Why uv Over pip/pipx/poetry/pdm
| Concern | uv | pip + venv | poetry | pdm |
|---|---|---|---|---|
| Speed | 10-100x faster | baseline | ~1x | ~1x |
| Single tool | yes | no (pip + venv + pip-tools) | yes | yes |
| Lock file | yes | no (needs pip-tools) | yes | yes |
| Inline deps (PEP 723) | yes | no | no | no |
| Rust-based | yes | no | no | no |
| Drop-in pip compat | yes | n/a | no | partial |
The speed difference is not marginal. On a cold install of a project with 50 dependencies, pip takes 15-30 seconds. uv takes under 1 second. In an agentic workflow where agents may spin up scripts frequently, this matters.
uv Quick Reference
# Run scripts
uv run script.py # run with project deps
uv run --script script.py # run with inline PEP 723 deps
uv run python -c "import sys; ..." # run inline Python
# Package management
uv pip install <pkg> # install into current venv
uv pip install -r requirements.txt # install from requirements
uv add <pkg> # add to pyproject.toml + install
uv remove <pkg> # remove from pyproject.toml
uv sync # sync venv to pyproject.toml lockfile
# Environment management
uv venv # create .venv in current dir
uv venv --python 3.12 # specify Python version
uv python install 3.12 # install a Python version
uv python list # list available Pythons
# Project scaffolding
uv init myproject # new project with pyproject.toml
uv init --script myscript.py # new script with PEP 723 metadata
AGENTIC GROUNDING: When an agent needs to run a Python script with dependencies, the correct invocation is
uv run --script script.pywith inline PEP 723 metadata. If you see an agent writingpip installor creating requirements.txt for a one-off script, redirect it to the uv pattern. The project’s standing order is unambiguous.

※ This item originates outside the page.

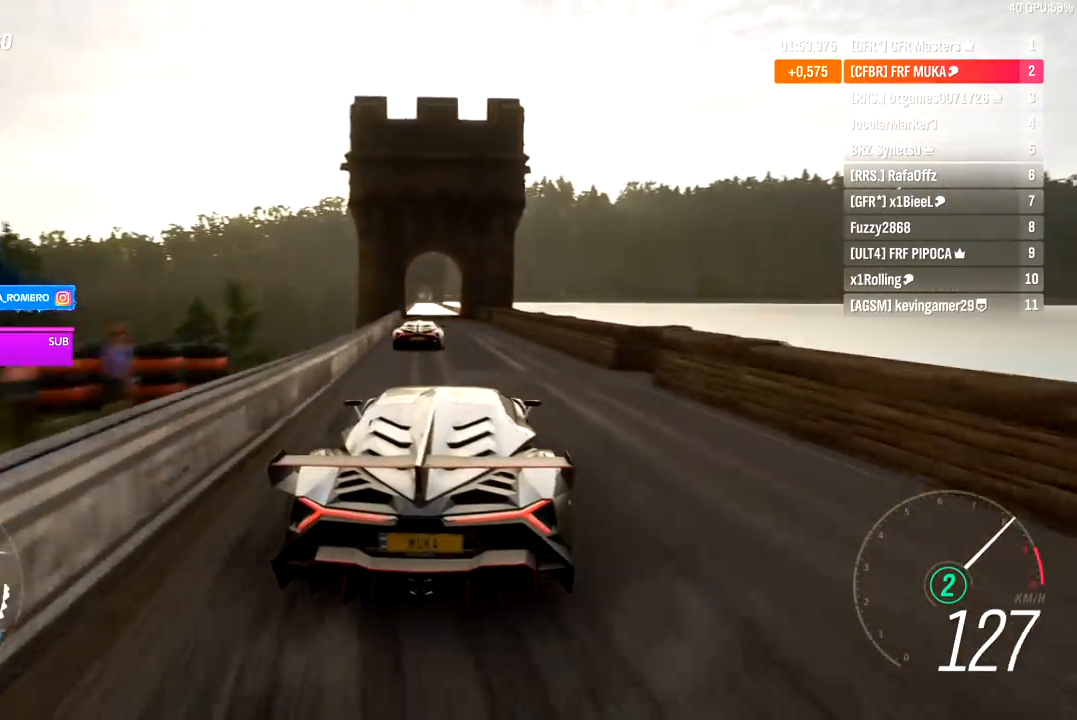
{"buttons": ["R2"], "left_stick": "center", "right_stick": "center", "events": [[133, "left_stick", "center"], [317, "left_stick", "down-left"], [417, "left_stick", "center"]]}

HISTORY: PEP 723 (2024) is recent. Before it, single-file Python scripts with dependencies required either a companion requirements.txt, a pyproject.toml, or manual
pip installby the user. PEP 723 solves the “I want to share one .py file that just works” problem. The# /// scriptmarker is inspired by TOML-in-comments patterns from other ecosystems.
5. subprocess - Composing Processes from Python (~30 min)

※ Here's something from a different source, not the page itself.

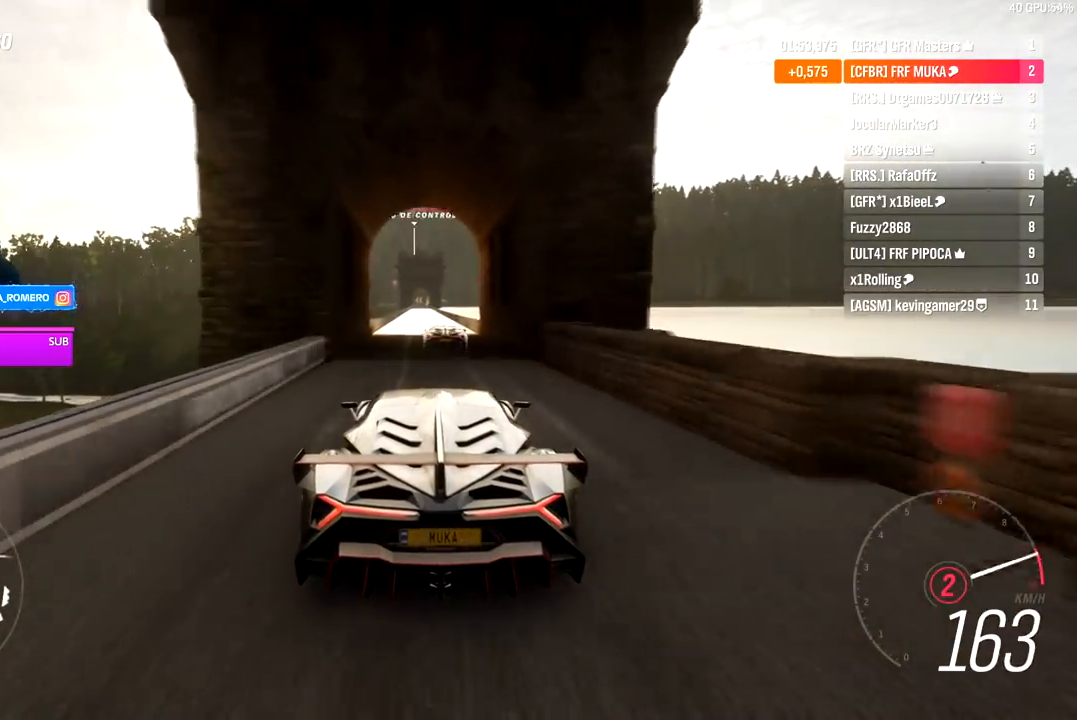
{"buttons": ["R2"], "left_stick": "center", "right_stick": "center", "events": [[67, "A", "up"], [67, "B", "up"], [200, "left_stick", "right"], [250, "left_stick", "center"]]}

When Python needs to invoke external programs, subprocess is the correct module.
Not os.system(). Not os.popen(). Not commands.getoutput(). Those are all
deprecated or dangerous. Use subprocess.run().
The One Function You Need
import subprocess
# Basic: run a command, check for errors
result = subprocess.run(
["git", "log", "--oneline", "-5"],
capture_output=True, # capture stdout and stderr
text=True, # decode bytes to str
check=True, # raise CalledProcessError on non-zero exit
)
print(result.stdout)
Why List Form, Not String Form
# GOOD - list form. Each argument is a separate element.
# No shell injection possible. No quoting bugs.
subprocess.run(["grep", "-r", "TODO", "src/"])
# BAD - string form with shell=True. Shell interprets the string.
# Injection risk if any part comes from user input.
subprocess.run("grep -r TODO src/", shell=True)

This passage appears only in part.